▶ **EXTRAIT À LIRE**

Jean-Baptiste Huynh — Rémanence
Exposition
Jean-Baptiste Huynh
Rémanence
Passé : 4 octobre → 31 décembre 2012
Dans le cadre des expositions de photographies contemporaines, Jean-Baptiste Huynh, succédant à Patrick Faigenbaum, Jean-Luc Moulène, Candida Höfer, Christian Milovanoff et Mimmo Jodice, présente une série de photographies inédites réalisées à partir des collections du musée du Louvre.
Cet ensemble de tirages de très grand format, issus de prises de vues argentiques et encadrés sous diasec, offre une relecture quasi abstraite d’objets, sculptures et peintures minutieusement choisis dans différents départements du musée. Amulette, masque en feuilles d’or, bol, passoire, paysage, portrait… L’artiste a retenu les œuvres qui symbolisent pour lui la notion de « passage », celles à valeur de transmission et fonctionnant comme des réflecteurs de lumière.
C’est donc une traversée du Louvre dans son universalité que Jean-Baptiste Huynh a choisi de retranscrire au travers de cet inventaire sensible et personnel. Délaissant l’univers des chefs-d’œuvre notoires, il a préféré porter son regard sur des objets moins connus, proposant ainsi une approche plus intimiste.
L’artiste a choisi les œuvres pour leurs qualités visuelles, leur éclat et la lumière qui s’en dégage. Un détail, une singularité nourrissent à chaque fois la naissance de l’image : les altérations du temps, les nuances de l’oxydation, le velouté du marbre, la force d’une pupille… Chaque œuvre redimensionnée est ainsi mise en orbite, placée en lévitation, exaltée dans sa grandeur tel un objet cultuel imposant la méditation. Installant son trépied dans les salles du Louvre ou sur les rives du lac de Némi en Italie à la recherche d’aurores perdues, l’artiste instaure un face à face délicat avec son sujet et, par le biais de l’acte photographique, en fait naître une nouvelle vision. L’exposition au Louvre, tout comme cet ouvrage, propose des échos et des associations sensibles : un fragment de visage grec et un crépuscule, la lueur d’une bougie et la transparence d’un crâne en cristal, le regard énigmatique d’un portrait ancien et l’éclat d’un lingot iranien.

▶ **DONNÉES PRÉSENTÉES**

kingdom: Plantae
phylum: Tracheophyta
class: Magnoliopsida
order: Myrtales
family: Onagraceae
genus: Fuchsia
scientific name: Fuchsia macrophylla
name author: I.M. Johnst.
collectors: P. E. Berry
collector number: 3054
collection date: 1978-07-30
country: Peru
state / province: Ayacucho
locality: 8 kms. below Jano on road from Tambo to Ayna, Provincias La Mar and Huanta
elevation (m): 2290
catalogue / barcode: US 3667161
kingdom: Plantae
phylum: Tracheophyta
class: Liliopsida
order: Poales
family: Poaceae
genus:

▶ **EXERCICES**
• A. D'après l'extrait sur l'exposition Rémanence, sur les rives de quel lac italien l'artiste a-t-il installé son trépied ?
• B. Recopiez fidèlement les lignes des entrées, depuis celle qui contient « genus: Fuchsia » jusqu'à la fin des entrées, ces deux bornes incluses.
L'extrait et les entrées n'ont aucun lien entre eux.

▶ **RÉPONSES PAR CONSIGNE**
• A. Sur les rives du lac de Némi.

• B.
genus: Fuchsia
scientific name: Fuchsia macrophylla
name author: I.M. Johnst.
collectors: P. E. Berry
collector number: 3054
collection date: 1978-07-30
country: Peru
state / province: Ayacucho
locality: 8 kms. below Jano on road from Tambo to Ayna, Provincias La Mar and Huanta
elevation (m): 2290
catalogue / barcode: US 3667161
kingdom: Plantae
phylum: Tracheophyta
class: Liliopsida
order: Poales
family: Poaceae
genus:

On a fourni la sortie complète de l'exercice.